_EXERCISE BRIEF_
Rewrite the rows from the first row up to and including the row with "curve at (440, 1143): present -> none". Replace "solid" with "continuous" and leave everything else unchanged.

-- BEGIN RECORDS TO PROCESS --

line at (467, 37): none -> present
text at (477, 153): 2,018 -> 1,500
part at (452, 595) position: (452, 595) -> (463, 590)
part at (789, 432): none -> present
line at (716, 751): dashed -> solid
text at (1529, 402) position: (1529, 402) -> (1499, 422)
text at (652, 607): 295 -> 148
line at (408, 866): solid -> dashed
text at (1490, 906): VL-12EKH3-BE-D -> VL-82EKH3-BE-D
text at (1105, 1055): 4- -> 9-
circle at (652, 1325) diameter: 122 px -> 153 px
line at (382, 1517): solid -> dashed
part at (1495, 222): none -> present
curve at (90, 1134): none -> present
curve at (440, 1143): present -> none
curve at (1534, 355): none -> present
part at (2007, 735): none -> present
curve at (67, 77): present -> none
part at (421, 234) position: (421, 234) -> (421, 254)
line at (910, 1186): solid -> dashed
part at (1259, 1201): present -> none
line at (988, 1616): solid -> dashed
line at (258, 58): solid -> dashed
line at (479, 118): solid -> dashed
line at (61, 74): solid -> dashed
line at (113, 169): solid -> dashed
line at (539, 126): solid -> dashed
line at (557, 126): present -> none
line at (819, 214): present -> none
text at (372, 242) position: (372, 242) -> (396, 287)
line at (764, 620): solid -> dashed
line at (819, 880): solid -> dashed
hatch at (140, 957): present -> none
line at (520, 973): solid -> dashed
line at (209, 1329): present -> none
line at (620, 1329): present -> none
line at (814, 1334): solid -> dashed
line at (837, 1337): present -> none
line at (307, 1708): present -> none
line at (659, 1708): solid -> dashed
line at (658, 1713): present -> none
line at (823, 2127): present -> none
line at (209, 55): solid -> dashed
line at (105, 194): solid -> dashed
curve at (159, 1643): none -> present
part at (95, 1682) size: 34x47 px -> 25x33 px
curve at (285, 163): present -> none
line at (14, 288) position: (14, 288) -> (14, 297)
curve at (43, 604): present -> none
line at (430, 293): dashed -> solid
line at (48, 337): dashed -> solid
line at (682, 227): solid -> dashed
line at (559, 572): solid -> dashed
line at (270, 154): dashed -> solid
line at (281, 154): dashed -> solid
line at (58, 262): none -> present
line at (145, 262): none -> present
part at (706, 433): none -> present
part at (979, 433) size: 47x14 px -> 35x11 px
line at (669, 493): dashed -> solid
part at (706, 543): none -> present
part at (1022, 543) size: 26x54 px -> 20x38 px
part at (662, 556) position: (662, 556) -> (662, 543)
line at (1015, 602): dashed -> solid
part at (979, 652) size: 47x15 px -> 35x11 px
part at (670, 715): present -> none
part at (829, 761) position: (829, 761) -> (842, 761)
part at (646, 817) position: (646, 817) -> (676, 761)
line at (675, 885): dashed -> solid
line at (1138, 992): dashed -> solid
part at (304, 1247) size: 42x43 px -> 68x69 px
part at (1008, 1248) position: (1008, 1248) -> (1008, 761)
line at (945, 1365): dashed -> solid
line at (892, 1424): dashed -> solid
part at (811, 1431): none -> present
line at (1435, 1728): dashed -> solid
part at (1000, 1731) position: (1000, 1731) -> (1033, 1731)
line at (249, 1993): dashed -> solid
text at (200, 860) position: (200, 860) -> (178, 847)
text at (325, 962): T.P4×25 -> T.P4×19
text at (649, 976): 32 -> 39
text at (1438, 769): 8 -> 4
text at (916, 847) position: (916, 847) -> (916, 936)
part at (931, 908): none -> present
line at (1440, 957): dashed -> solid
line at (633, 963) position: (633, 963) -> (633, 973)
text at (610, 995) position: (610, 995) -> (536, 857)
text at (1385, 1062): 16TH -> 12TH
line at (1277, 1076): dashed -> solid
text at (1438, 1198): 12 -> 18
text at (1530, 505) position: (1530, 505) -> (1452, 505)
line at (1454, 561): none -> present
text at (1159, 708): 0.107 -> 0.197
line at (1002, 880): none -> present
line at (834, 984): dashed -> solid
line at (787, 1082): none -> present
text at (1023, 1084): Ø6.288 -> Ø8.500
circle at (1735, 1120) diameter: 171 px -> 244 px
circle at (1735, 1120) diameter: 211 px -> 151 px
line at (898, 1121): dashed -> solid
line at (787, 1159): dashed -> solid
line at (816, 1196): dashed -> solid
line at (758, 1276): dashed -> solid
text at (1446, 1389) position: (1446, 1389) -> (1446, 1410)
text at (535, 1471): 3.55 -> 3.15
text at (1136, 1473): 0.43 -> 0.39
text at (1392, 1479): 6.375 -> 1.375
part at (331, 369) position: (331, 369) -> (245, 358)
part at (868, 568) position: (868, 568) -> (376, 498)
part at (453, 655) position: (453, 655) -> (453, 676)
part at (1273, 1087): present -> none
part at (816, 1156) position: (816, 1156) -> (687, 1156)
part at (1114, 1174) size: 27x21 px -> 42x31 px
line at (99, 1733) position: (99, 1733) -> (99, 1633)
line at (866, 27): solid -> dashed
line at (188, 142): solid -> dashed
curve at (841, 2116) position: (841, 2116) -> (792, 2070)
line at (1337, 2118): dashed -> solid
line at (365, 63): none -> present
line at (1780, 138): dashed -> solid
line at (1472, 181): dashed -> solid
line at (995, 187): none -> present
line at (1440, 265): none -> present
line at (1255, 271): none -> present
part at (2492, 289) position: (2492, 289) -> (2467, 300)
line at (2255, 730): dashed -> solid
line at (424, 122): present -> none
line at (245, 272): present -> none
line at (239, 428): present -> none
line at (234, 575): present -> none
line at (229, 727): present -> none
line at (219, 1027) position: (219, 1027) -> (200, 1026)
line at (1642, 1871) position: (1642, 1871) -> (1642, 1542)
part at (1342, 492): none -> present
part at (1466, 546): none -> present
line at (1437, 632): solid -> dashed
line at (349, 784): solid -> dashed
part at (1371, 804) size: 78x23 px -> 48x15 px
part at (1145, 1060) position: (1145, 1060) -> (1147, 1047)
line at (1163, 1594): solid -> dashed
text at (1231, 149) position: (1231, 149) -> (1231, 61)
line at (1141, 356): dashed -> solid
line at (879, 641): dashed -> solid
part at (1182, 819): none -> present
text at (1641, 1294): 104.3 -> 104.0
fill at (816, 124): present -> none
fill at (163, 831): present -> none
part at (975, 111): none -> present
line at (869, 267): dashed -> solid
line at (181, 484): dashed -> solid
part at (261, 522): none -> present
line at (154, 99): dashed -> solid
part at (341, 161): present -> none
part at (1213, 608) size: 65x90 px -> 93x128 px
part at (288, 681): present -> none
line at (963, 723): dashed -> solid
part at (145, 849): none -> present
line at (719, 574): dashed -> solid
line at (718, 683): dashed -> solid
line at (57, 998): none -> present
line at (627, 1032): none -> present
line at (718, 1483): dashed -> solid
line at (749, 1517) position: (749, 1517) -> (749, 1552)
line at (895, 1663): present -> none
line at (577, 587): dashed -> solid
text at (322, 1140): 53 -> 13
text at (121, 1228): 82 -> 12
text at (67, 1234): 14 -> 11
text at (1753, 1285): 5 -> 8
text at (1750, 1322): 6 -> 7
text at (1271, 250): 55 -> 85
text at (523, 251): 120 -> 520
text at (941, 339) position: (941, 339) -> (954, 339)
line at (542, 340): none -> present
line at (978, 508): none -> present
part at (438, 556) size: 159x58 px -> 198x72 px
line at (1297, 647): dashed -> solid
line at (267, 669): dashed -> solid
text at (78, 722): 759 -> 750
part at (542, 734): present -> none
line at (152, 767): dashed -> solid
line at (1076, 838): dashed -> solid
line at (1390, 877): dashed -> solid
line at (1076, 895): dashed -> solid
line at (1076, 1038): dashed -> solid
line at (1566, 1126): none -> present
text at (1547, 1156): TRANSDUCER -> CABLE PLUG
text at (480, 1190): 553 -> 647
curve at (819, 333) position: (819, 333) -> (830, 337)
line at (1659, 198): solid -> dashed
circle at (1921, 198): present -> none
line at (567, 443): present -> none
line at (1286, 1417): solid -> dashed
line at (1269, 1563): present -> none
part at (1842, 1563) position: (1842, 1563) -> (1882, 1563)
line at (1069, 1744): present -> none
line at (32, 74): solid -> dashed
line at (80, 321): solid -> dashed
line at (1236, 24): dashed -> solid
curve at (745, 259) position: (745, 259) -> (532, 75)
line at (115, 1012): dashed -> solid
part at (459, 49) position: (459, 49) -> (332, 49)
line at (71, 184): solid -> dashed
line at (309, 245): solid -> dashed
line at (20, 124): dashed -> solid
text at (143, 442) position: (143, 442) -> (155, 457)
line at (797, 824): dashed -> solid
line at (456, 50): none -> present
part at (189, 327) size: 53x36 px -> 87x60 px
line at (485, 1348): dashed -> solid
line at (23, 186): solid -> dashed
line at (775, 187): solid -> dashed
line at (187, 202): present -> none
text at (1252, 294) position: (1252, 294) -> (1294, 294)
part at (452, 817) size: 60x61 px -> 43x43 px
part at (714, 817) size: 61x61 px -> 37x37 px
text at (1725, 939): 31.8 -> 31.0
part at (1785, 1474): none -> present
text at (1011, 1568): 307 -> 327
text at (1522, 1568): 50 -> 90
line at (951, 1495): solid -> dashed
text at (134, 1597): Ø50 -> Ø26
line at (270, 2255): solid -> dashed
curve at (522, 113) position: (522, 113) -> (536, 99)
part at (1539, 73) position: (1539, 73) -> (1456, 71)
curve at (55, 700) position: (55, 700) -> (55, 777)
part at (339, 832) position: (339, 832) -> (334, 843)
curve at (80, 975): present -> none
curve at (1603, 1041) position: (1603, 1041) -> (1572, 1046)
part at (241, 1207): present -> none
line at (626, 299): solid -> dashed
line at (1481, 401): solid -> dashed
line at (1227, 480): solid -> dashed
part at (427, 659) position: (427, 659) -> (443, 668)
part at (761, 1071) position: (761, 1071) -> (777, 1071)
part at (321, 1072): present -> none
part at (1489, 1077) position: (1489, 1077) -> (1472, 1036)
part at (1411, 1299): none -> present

-- END RECORDS TO PROCESS --

_SOLUTION FOR THIS PROBLEM_
line at (467, 37): none -> present
text at (477, 153): 2,018 -> 1,500
part at (452, 595) position: (452, 595) -> (463, 590)
part at (789, 432): none -> present
line at (716, 751): dashed -> continuous
text at (1529, 402) position: (1529, 402) -> (1499, 422)
text at (652, 607): 295 -> 148
line at (408, 866): continuous -> dashed
text at (1490, 906): VL-12EKH3-BE-D -> VL-82EKH3-BE-D
text at (1105, 1055): 4- -> 9-
circle at (652, 1325) diameter: 122 px -> 153 px
line at (382, 1517): continuous -> dashed
part at (1495, 222): none -> present
curve at (90, 1134): none -> present
curve at (440, 1143): present -> none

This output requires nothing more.